We first load the required libraries. These include slendr, a plotting library (ggplot2), a data manipulation library (dplyr) and the ape library for tree plotting.
R
library("slendr")
# You will need to run setup_env() if mspprime, pyslim and tskit are not installed in your environment already
# setup_env()
init_env()
check_env()
library(ggplot2)
library(dplyr)
library(ape)
We set the seed to a specific number (101) for reproducibility of results. Note that this means we will all get the same results. You can try to see what happens when you use a different seed relative to your partner.
set.seed(101)
We will simulate a very simple demographic model in slendr, with just 1 population of size 1,000.

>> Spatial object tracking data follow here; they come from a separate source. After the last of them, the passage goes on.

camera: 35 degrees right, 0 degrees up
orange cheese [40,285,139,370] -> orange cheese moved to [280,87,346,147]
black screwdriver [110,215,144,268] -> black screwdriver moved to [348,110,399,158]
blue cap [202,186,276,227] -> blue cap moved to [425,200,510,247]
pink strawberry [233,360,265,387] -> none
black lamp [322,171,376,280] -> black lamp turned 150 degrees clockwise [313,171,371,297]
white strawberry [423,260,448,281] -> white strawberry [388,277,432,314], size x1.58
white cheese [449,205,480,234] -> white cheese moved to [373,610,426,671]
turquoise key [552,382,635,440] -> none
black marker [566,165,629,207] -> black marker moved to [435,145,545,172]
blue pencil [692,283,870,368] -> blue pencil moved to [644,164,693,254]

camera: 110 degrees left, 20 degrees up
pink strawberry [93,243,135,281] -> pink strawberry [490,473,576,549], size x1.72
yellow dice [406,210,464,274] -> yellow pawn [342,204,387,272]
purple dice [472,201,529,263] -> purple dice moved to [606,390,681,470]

popA <- population("A", time = 6.5e6, N = 1000)
model <- compile_model(
populations = list(popA),
generation_time = 30,
path = paste0(tempfile(), "_basic"),
direction = "backward"
)
We can plot this model to see what it looks like (SPOILER: it won't be very interesting).
plot_model(model, sizes = FALSE)
We specify the number of samples we want to simulate. In this case, we will sample 5 (diploid) individuals from the present-day.

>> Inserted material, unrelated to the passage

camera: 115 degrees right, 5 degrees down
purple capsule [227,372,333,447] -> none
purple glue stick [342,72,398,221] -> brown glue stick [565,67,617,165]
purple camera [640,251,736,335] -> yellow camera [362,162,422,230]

present_samples <- schedule_sampling(model, times = 0, list(popA, 5))
We ca now run our simulation, calling msprime (a backward coalescent simulator). We simulate a sequence of length 10 megabases, with a recombination rate similar to the one observed in humans (on average, 10^-8 recombination events per basepair). Note that we need not specify a mutation rate, as we're only interested in the coalescent trees in our simulation, not on the sequences themselves.
ts <- msprime(
model, sequence_length = 10e6, recombination_rate = 1e-8,
samples = present_samples,
random_seed = 101, verbose = TRUE
)
The ts object now contains a "tree-sequence", i.e. a series of coalescent trees that specify how individuals are related to each other across the simulated sequence. We can obtain individual trees from this sequence using the function "ts_phylo". The first tree can be obtained and plotted as shown below. Note that the trees are 0-indexed, i.e. the first tree is the tree number "0", the second is number "1", the third is number "2", etc. This is why we write "i=0" to extract the first tree.
tree.1 <- ts_phylo(ts, i=0)
plot(tree.1)
nodelabels()
The numbers in each leaf node refer to each sampled lineage. Because we're sampling diploids, the number in parenthesis refers to the diploid individual to which that lineage belongs to.
Can you plot the second tree in the sequence? How about the 10th tree? And the 1000th tree? If not, why not?
Imagine the following case: a researcher has estimated the structure of a tree for mtDNA from a species sampled in a single location. She obtains a tree looking as follows:
Based on the structure of the tree, i.e. two groups of related individuals separated by long branches down to the root of the tree, she concludes that there must be population subdivision with two clearly differentiated groups. Based on what you have learned from the simulations, do you agree with this conclusion?